If you prefer to program and run C # in the browser, Blazor is the way to go. Like Pyodide, it also appeared in 2018 and comes in two versions: Server and WebAssembly. It’s also cross-platform, so you can develop Blazor apps on Linux and Mac as well as Windows.

Blazor builds on ASP.NET using Razor syntax which mixes HTML and code in an @code block. For example, this is a web page that increments a counter when you click the button:

@page "/counter"

Counter

Current count: @currentCount

@code { private int currentCount = 0; private void IncrementCount() { currentCount++; } }

In the server version, your C # code runs on the server and communicates with the JavaScript front-end using the SignalR protocol. It is only in the WebAssembly version that your C # (now compiled as a WebAssembly) runs in the browser. You can host it on an Asp.Net server so that the data is extracted from the server.

Conclusion

Each of these programming technologies, including the C # Blazor WebAssembly, use JavaScript behind the scenes in one way or another, if only to load a component. But you don’t need to know JavaScript to use any of them (although with Transcrypt that would probably be useful, as you can look at the JavaScript code that Python code transpiles to).

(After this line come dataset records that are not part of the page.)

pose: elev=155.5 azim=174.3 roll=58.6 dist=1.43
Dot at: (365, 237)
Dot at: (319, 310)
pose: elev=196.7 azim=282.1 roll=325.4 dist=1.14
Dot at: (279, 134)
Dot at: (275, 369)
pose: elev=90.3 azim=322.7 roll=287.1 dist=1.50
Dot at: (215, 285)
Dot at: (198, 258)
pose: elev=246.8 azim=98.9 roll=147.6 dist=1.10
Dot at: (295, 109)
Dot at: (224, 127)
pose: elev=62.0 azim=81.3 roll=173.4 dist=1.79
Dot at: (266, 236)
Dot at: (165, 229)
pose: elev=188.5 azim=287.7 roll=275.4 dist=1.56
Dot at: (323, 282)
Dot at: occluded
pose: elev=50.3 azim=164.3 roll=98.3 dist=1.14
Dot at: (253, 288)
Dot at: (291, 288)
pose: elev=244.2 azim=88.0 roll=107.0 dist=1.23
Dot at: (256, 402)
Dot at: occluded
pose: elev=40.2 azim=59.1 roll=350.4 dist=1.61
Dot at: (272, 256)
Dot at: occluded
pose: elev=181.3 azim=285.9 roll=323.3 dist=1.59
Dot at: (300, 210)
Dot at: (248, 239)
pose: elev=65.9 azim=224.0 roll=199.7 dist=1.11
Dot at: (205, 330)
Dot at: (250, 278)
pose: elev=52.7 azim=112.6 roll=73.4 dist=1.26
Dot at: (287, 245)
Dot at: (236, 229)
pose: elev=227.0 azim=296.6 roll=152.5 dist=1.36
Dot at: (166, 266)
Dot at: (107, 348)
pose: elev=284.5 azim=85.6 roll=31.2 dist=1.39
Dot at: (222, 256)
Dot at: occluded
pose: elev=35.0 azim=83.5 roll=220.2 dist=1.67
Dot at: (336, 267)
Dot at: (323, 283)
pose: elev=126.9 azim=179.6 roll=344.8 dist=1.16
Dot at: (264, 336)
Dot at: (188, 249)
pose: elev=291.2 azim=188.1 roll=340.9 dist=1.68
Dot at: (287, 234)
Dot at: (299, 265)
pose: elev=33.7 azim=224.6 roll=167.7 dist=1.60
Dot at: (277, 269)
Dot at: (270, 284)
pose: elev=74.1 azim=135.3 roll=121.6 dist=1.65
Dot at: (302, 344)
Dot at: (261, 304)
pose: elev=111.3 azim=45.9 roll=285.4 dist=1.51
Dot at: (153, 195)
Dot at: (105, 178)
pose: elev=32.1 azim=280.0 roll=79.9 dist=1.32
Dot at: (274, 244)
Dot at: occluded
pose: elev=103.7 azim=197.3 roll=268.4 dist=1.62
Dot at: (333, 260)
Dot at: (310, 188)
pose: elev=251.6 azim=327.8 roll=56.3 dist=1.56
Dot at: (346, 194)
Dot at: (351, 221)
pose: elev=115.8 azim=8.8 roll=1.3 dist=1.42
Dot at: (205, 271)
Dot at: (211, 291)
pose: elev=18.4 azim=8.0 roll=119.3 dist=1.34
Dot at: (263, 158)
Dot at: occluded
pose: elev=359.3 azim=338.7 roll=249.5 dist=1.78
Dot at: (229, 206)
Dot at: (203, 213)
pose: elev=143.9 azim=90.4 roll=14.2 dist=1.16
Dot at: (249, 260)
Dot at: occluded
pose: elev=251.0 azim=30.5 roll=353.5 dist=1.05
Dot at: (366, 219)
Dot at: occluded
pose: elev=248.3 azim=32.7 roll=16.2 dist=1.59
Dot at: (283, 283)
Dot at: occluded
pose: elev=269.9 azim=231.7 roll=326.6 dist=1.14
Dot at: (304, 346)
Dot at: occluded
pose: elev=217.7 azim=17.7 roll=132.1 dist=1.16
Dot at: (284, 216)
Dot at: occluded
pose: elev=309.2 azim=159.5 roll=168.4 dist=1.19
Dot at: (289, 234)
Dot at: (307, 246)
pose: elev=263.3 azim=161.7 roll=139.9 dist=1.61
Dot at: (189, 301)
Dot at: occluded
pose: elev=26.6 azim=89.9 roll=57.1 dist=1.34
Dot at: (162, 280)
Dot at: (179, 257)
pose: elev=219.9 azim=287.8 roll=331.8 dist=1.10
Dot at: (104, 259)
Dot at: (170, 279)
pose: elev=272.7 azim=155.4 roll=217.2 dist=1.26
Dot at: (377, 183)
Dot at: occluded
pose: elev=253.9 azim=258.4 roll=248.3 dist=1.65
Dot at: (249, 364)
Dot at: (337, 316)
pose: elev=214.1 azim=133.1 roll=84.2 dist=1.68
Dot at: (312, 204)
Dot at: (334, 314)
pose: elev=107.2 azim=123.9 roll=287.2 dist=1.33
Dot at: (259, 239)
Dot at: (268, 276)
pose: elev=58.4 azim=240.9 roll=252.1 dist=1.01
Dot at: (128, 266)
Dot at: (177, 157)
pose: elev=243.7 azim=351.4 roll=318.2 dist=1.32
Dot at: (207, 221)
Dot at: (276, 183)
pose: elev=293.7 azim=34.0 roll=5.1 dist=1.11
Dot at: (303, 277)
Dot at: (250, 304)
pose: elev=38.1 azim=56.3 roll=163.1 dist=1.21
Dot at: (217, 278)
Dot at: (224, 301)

With the exception of Blazor, I don’t think any of them are exactly mainstream, but Brython, Pyodide, and Transcrypt have potential. As for WebAssembly, because it is compiled code, it has become very popular for running malware, especially crypto mining hidden on the machines of website visitors. Having said that, it’s still only a few years old, so maybe someone will implement some easy-to-develop language that generates WebAssembly.

Are any of these items a threat to JavaScript? Probably not, but if you are looking for other ways of web development then don’t hesitate to give them a try.